EXERCISE INSTRUCTIONS: Pull out every line of the entries below that contains the word "them". Case counts, so only matches with identical capitalization qualify.

EXERCISE DATA:
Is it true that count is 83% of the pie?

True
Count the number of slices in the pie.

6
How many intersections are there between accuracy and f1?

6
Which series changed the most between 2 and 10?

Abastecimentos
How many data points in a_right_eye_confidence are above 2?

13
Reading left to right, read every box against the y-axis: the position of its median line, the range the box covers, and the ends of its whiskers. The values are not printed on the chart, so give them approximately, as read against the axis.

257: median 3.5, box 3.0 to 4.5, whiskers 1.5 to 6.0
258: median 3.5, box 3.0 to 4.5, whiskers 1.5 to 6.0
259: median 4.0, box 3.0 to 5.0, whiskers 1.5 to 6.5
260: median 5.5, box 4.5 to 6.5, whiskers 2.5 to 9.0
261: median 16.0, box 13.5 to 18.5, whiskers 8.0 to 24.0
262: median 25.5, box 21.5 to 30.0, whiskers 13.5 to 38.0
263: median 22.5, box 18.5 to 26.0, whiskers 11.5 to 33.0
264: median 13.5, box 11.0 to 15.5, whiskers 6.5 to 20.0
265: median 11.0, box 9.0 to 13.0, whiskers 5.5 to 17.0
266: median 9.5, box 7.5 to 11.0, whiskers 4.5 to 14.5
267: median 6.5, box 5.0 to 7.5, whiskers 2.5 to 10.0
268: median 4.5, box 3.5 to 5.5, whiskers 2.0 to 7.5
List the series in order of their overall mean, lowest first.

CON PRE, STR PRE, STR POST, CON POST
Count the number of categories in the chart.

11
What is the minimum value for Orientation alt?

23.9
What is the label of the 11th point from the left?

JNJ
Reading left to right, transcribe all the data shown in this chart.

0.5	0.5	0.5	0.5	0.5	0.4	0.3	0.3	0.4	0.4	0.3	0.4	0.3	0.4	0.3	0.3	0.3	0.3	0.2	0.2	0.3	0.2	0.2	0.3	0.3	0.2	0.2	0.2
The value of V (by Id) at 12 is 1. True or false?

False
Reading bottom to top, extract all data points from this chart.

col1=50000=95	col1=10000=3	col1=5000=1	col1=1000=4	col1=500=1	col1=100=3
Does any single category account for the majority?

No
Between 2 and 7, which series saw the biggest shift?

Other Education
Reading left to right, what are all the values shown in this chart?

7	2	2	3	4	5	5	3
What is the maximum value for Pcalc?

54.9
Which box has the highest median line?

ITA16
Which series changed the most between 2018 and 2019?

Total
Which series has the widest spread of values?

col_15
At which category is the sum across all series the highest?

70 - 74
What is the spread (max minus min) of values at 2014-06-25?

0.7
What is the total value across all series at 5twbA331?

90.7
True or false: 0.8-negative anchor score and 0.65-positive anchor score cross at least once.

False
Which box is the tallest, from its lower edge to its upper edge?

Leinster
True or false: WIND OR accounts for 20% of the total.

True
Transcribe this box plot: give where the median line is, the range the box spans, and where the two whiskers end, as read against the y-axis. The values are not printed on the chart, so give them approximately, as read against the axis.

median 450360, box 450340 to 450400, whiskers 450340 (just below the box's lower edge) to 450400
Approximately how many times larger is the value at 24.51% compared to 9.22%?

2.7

RESULT OF THIS TASK:
Reading left to right, read every box against the y-axis: the position of its median line, the range the box covers, and the ends of its whiskers. The values are not printed on the chart, so give them approximately, as read against the axis.
Transcribe this box plot: give where the median line is, the range the box spans, and where the two whiskers end, as read against the y-axis. The values are not printed on the chart, so give them approximately, as read against the axis.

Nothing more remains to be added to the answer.